I’m a huge fan of Matthew McConaughey. He had a brilliant year in 2013 where three films put him on the map as a quality actor: Mud, Dallas Buyers Club, and The Wolf on Wall Street. He then had a subsequent great 2014 with the critically acclaimed first season of True Detective and Christopher Nolan’s sci-fi pic Interstellar. Now McConaughey has cemented himself as an A-lister, with enough credit to take his pick of juicy roles. In Gold McConaughey chooses a gold-loving prospector who is quite repulsive to look at (McConaughey shaved his head, put on fake teeth, and gained 45 pounds for the role).
Gold is the true story of a prospector named Kenny Wells (McConaughey) who is down on his luck and working his mining company from a bar his girlfriend Kay (Bryce Dallas Howard) works at. One night, however Kenny has a dream that tells him he must go to Indonesia to find the famed miner Michael Acosta (Edgar Ramirez). In Indonesia, Kenny convinces Michael to form a partnership and together they scour the jungle to find some loot.
The film is an incredibly intriguing story, told with expertise by director Stephen Gaghan (Syriana). The narrative, though complicated if one put it on paper, seems to flow more or less clearly on the screen. But you feel that the underlying theme of greed is never explored thoroughly enough; it’s shied away from and put aside.
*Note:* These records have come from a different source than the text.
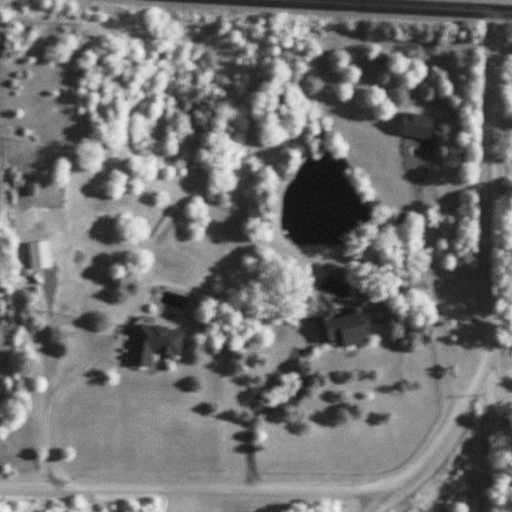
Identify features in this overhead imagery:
road: (408, 5)
building: (415, 126)
building: (38, 254)
road: (434, 274)
road: (501, 297)
building: (342, 328)
road: (44, 336)
building: (154, 343)
road: (0, 373)
road: (254, 400)
road: (509, 404)
road: (484, 442)
road: (434, 444)
road: (369, 501)
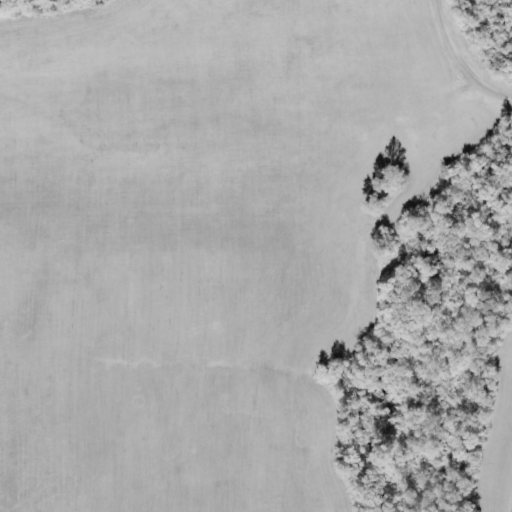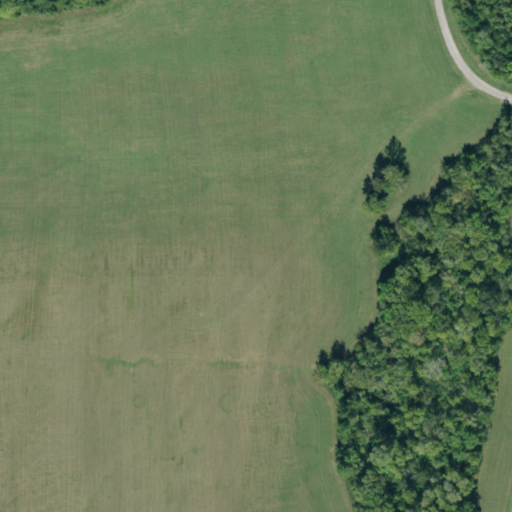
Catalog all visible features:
road: (455, 63)
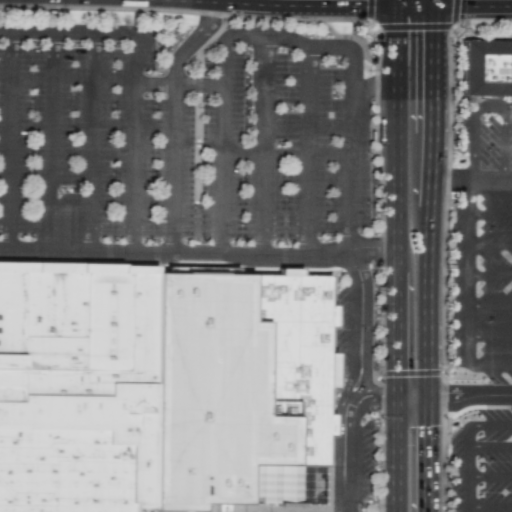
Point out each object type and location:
road: (186, 1)
road: (235, 3)
road: (393, 4)
road: (438, 4)
road: (330, 6)
traffic signals: (393, 8)
road: (415, 8)
traffic signals: (438, 8)
road: (475, 8)
building: (486, 67)
road: (437, 68)
building: (488, 72)
road: (220, 79)
road: (492, 107)
road: (175, 119)
parking lot: (487, 135)
road: (392, 140)
road: (263, 142)
road: (476, 143)
road: (506, 143)
road: (307, 146)
road: (347, 148)
road: (434, 168)
road: (454, 179)
road: (493, 179)
road: (7, 188)
road: (46, 190)
road: (91, 192)
road: (137, 195)
road: (490, 212)
road: (490, 244)
road: (196, 249)
road: (490, 271)
road: (468, 285)
parking lot: (480, 288)
road: (430, 301)
road: (490, 304)
road: (490, 334)
road: (392, 335)
road: (490, 365)
building: (161, 387)
building: (77, 389)
road: (470, 393)
road: (411, 396)
road: (489, 424)
road: (489, 447)
road: (466, 452)
road: (429, 453)
road: (392, 455)
parking lot: (479, 463)
road: (489, 475)
road: (488, 507)
building: (220, 508)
You feel that the movie could do with the tone of greed from famed movies such as Wall Street or The Wolf on Wall Street (greed = Wall Street in Hollywood).
But thankfully the story isn’t too dense and if one pays attention to the dialogue the findings will be satisfactory enough. The ending does seem to go on a bit longer than called for, with a Lord of the Rings-type tease where the film has multiple possible endings; you wonder if the film needs to tie up every single loose end.
But with a solid cast, led by the energetic McConaughey, and an incredibly surprising and enjoyable true story, the film is entertaining enough to warrant your attention. You just feel like there was a lot of potential for philosophical exploration that the film never fully taps into.